Independent competitors can more easily displace each another than interdependent ones. For example, since the unit of the industrial revolution seems to have been Western Europe, Britain who started it did not gain much relative to the rest of Western Europe, but Western Europe gained more substantially relative to outsiders. So as the world becomes interdependent on larger scales, smaller groups find it harder to displace others.
The first contribution is sensitive to changes in generation times, but the other two come from relatively robust trends. An outside view thus suggests only a moderate amount of inequality in the next singularity – nothing like a basement AI taking over the world.
Excess inside viewing usually continues even after folks are warned that outside viewing works better; after all, inside viewing better show offs inside knowledge and abilities. People usually justify this via reasons why the current case is exceptional. (Remember how all the old rules didn’t apply to the new dotcom economy?) So expect to hear excuses why the next singularity is also an exception where outside view estimates are misleading. Let’s keep an open mind, but a wary open mind.
Surely what I am about to write is obvious, and probably old. During World War II, when physicists began to realize the destructive potential of nuclear weapons, Albert Einstein was chosen by his peers to approach President Roosevelt. Einstein was perhaps not the best informed of the group, but he was the best known, and was thought to be able to get Roosevelt's ear, as he did. In response, Roosevelt was able to convene all the greatest Western minds in physics, mathematics, and engineering to work together for a rapid solution to the problem. Clearly, the importance of the development of recursively self-improving super-human intelligence has got to be, almost by definition, greater than all other current problems, since it is the one project that would allow for the speedy solution of all other problems. Is there no famous person or persons in the field, able to organize his peers, and with access to the government such that an effort similar to the Manhattan Project could be accomplished? The AI Institute has one research fellow, and are looking for one more. They have a couple of fund-raisers, but most of the world is unaware of AI altogether. This won't get it done in a reasonable time-frame. Your competitors may well be backed by their governments.

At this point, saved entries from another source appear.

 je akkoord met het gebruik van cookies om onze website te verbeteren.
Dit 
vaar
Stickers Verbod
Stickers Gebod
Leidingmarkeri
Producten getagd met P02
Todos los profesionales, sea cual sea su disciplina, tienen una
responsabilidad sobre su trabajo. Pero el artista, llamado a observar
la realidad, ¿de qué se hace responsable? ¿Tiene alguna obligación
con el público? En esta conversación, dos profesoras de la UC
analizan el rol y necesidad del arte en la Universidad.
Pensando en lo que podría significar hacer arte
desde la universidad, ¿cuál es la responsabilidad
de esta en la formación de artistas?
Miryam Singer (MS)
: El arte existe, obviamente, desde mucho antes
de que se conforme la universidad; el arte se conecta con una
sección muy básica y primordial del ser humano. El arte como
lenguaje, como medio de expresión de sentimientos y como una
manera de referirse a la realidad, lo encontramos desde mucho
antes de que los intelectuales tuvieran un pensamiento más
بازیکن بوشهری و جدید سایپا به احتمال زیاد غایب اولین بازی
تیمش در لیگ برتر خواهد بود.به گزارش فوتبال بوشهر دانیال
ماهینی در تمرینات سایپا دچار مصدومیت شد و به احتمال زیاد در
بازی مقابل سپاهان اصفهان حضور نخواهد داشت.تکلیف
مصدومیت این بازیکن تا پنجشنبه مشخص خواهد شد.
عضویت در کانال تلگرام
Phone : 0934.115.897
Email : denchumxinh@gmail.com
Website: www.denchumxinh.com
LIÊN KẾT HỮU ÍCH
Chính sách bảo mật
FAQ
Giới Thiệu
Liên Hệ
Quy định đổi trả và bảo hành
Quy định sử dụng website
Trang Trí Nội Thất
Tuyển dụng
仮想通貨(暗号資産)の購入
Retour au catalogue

While the eventual use of the Manhattan Project's discoveries is about as far from Friendly AI as imaginable, the power of super-human recursive AI is such that no matter by whom or where it is developed it will become the eminent domain of a government, much like the most powerful Cray computers. You might as well have their money and all the manpower right from the start, and the ability to influence it's proper use.
Can/will this be done?
As I mentioned, one point of disanalogy between the farming/industrial developments and AI is that farming didn't put any humans out of work, while the humans put out of work by industry had other places in the economy to go. With AI, it effectively takes out most of the economy out of human hands, maybe leaving a few vacancies in the service industries.

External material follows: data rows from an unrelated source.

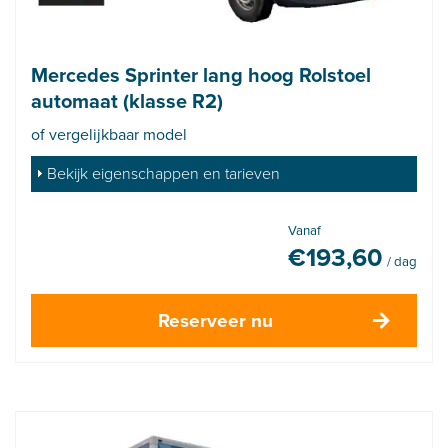
Mercedes Sprinter lang hoog Rolstoel
automaat (klasse R2)
of vergelijkbaar model
Bekijk eigenschappen en tarieven
Vanaf
€
193,60
/ dag
Reserveer nu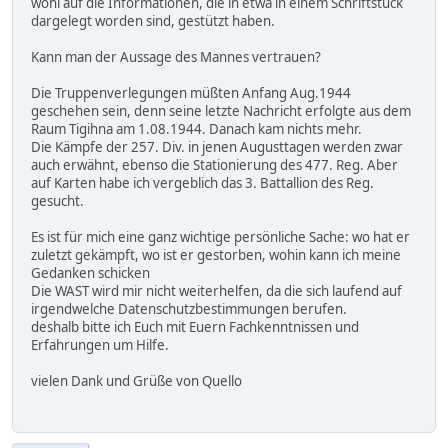
wohl auf die Informationen, die in etwa in einem Schriftstück
dargelegt worden sind, gestützt haben.
Kann man der Aussage des Mannes vertrauen?
Die Truppenverlegungen müßten Anfang Aug.1944
geschehen sein, denn seine letzte Nachricht erfolgte aus dem
Raum Tigihna am 1.08.1944. Danach kam nichts mehr.
Die Kämpfe der 257. Div. in jenen Augusttagen werden zwar
auch erwähnt, ebenso die Stationierung des 477. Reg. Aber
auf Karten habe ich vergeblich das 3. Battallion des Reg.
gesucht.
Es ist für mich eine ganz wichtige persönliche Sache: wo hat er
zuletzt gekämpft, wo ist er gestorben, wohin kann ich meine
Gedanken schicken
Die WAST wird mir nicht weiterhelfen, da die sich laufend auf
irgendwelche Datenschutzbestimmungen berufen.
deshalb bitte ich Euch mit Euern Fachkenntnissen und
Erfahrungen um Hilfe.
vielen Dank und Grüße von Quello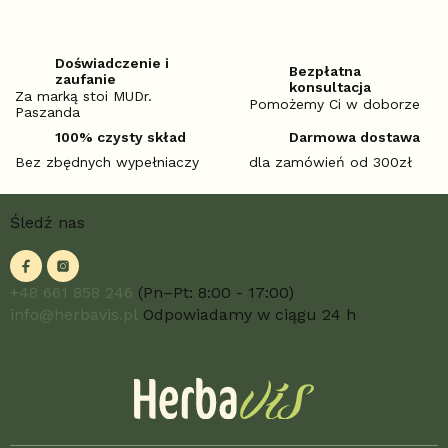
Doświadczenie i
Bezpłatna
zaufanie
konsultacja
Za marką stoi MUDr.
Pomożemy Ci w doborze
Paszanda
100% czysty skład
Darmowa dostawa
Bez zbędnych wypełniaczy
dla zamówień od 300zł
S
Śledź nas
t
o
p
k
+48 661 858 246
(Pn–Pt: 8:00 - 17:00)
a
info@herbavis.pl
Odpowiadamy w ciągu 24 h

Another disanalogy between the farming/industrial developments and AI is that is is hard to keep farming and industrial developments secret - they are typically too easy to reverse engineer. Whereas with AI, if you keep the code on your server, it is extremely difficult for anyone to reverse engineer it. It can even be deployed fairly securely in robots - if tamper-proof hardware is employed.
Both of these differences suggest that AI may be more effective at creating inequalities than either farming or industry was.
However, ultimately, whether groups of humans benefit differentially from AI or not probably makes little odds.
The bigger picture is that it represents the blossoming of the new replicators into physical minds and bodies - so there is a whole new population of non-human entities to consider, with computers for minds and databases for genomes.